Nahe der Luftwaffenbasis Kamra, 65 Kilometer von Islamabad, sprengte sich ein Selbstmordattentäter an einer Straßensperre in die Luft. Sieben Menschen wurden getötet. Kamra wurde in Zusammenhang mit Atomwaffen erwähnt. Die Armee bestreitet dies. Im Nordwesten fuhr eine Hochzeitsgesellschaft auf eine Landmine, die vermutlich für die Armee bestimmt war. 18 Menschen, darunter vier Kinder, starben. In Peshawar explodierte eine Autobombe vor einem Restaurant, 15 Menschen wurden verletzt.

Amerikanische und indische Militärexperten äußern Sorge, ob Pakistan die Schlacht gewinnen kann. Die Offensive zielt auf den Verband Tehrik-e-Taliban Pakistan (TTP) und seinen neuen Führer Hakimullah Mehsud.
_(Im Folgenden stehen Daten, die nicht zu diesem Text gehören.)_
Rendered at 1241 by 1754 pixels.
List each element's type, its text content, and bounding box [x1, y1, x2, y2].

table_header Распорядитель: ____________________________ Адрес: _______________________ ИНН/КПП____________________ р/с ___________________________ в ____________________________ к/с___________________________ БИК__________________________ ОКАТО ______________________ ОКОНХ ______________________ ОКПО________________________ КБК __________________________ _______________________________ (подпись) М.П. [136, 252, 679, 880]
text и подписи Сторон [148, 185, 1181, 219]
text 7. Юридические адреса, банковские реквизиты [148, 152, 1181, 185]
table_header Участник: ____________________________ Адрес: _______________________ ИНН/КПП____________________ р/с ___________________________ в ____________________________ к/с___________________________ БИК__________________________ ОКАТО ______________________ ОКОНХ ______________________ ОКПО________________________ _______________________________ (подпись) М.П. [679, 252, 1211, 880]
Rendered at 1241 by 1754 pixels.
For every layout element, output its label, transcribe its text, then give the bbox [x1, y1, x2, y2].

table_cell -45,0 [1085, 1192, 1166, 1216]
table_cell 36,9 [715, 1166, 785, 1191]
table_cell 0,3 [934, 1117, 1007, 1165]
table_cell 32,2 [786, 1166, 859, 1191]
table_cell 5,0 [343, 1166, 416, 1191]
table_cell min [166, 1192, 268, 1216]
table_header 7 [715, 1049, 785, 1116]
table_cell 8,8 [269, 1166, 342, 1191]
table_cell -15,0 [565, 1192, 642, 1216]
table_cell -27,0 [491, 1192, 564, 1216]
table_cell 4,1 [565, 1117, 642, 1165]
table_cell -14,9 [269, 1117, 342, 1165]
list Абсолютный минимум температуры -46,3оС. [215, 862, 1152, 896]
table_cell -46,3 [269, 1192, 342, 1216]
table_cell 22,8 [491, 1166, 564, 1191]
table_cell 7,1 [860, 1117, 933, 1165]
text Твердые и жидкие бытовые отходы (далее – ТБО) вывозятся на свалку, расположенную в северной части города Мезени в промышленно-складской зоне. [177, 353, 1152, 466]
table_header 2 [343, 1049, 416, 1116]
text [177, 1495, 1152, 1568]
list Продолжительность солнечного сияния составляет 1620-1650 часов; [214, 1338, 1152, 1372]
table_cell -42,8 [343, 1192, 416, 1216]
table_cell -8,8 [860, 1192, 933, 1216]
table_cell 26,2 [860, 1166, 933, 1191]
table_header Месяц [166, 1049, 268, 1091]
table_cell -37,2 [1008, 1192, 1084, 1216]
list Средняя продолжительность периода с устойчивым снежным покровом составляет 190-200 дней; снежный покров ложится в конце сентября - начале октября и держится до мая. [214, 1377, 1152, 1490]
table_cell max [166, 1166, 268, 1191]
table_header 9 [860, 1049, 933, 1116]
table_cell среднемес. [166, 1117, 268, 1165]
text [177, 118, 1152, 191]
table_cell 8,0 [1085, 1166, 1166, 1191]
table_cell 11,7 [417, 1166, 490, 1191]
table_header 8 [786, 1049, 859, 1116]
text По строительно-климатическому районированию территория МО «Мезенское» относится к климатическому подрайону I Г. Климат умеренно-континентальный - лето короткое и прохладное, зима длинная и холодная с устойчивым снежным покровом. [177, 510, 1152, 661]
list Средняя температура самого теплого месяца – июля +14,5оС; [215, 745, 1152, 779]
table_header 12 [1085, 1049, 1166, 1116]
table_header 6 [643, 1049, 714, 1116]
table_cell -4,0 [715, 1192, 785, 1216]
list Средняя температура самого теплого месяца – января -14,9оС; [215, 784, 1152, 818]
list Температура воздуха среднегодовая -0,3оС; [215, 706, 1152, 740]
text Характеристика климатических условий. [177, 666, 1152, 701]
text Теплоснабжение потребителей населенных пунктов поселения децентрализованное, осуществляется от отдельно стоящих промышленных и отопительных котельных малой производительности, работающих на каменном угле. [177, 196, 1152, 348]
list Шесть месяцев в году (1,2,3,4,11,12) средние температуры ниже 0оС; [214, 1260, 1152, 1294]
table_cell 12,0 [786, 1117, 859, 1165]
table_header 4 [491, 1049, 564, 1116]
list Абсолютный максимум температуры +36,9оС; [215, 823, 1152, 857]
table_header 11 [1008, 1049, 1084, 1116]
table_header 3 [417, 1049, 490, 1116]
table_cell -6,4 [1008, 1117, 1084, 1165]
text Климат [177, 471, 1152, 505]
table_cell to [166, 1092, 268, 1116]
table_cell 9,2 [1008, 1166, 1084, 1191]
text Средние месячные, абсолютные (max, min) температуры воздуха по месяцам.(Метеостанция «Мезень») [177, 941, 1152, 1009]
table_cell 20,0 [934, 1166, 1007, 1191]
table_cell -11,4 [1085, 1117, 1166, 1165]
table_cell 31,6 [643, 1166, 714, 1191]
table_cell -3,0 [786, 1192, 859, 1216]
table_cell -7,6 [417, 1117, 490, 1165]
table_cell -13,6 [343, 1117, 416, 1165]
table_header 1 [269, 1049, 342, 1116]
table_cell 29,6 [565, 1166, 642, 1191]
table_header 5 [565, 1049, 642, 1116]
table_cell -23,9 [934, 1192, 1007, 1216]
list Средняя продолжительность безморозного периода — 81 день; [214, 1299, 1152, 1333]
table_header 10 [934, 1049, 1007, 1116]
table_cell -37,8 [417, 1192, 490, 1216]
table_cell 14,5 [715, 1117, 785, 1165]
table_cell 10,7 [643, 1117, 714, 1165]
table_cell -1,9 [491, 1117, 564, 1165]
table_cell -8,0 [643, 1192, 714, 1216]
Die Militanten scheinen stärker als gedacht. Seit Tagen liefern sich Militär und Extremisten heftige Kämpfe um die Stadt Kotkai, die als Tor zu den Taliban-Stützpunkten gilt.

Lange hatte sich Pakistans Führung in dem Glauben gewiegt, sie könne sich mit den Taliban arrangieren. Doch immer dreister greifen nun Hakimullahs Kämpfer, die angeblich mit Al Qaida vernetzt und vereint sind, Staat und Sicherheitskräfte an. 5000 bis 15 000 Taliban- und Al Qaida-Kämpfer sollen sich in Süd-Wasiristan tummeln, darunter auch 2000 usbekische und arabische Kämpfer.

Die Menschen sind in Angst. Die Verunsicherung sei riesengroß, sagt Gregor Enste von der Heinrich-Böll-Stiftung in Lahore. Vor allem der Anschlag auf die Islamische Universität in Islamabad am Dienstag, bei dem sechs Menschen starben, sendete Schockwellen aus. Damit überschritten die Extremisten eine neue Grenze. Die Regierung ließ alle Universitäten und Schulen bis auf Weiteres schließen. Studenten demonstrierten gegen diese Entscheidung, die sie für die falsche Antwort halten.

Die zivile Regierung gibt keine allzu gute Figur ab. Die meisten Politiker ducken sich weg und lassen die Menschen allein mit der Angst. „Wo sind unsere Führer?“, fragte die Zeitung Dawn irritiert. Rund 120 000 Menschen sollen vor den Kämpfen geflohen sein. Es gibt Kritik, dass die Notcamps nicht für die absehbaren Menschenmassen gewappnet sind. Im Kampfgebiet sollen Zivilisten im Kreuzfeuer sterben. Mindestens 300 Häuser sollen zerbombt worden sein.

Auch in Pakistans Nachbarländern nährt die Offensive Angst vor Terrorakten. Die Extremisten könnten versuchen, mit Anschlägen Grenzkonflikte zu entfachen, damit die Armee die Offensive in Süd-Wasiristan abbrechen muss. In Indien geht die Angst vor einem „zweiten Mumbai“ um. Der Iran vermutete, dass Kräfte aus Pakistan in den Anschlag auf die Revolutionsgarden mit 41 Toten am vergangenen Sonntag verwickelt sind.

Der Ausgang der „großen Schlacht“ um Süd-Wasiristan ist ungewiss. Zwar erwägt das Militär, die Zahl der Soldaten in Süd-Wasiristan von 28 000 auf 60 000 aufzustocken. Doch Sri Lanka brauchte drei Jahre und 100 000 Soldaten, um die 10 000 Tamilen-Rebellen der LTTE zu besiegen. Indien soll zeitweise bis zu 600 000 Soldaten im Unruheherd Kaschmir stationiert gehabt haben. Und in Afghanistan erlebt man, dass 100 000 ausländische Truppen offenbar viel zu wenig sind, um der Taliban Herr zu werden. Auch das Gezänk in den USA über die neue Strategie für die Region stärkt den Kampfeswillen in Pakistan kaum.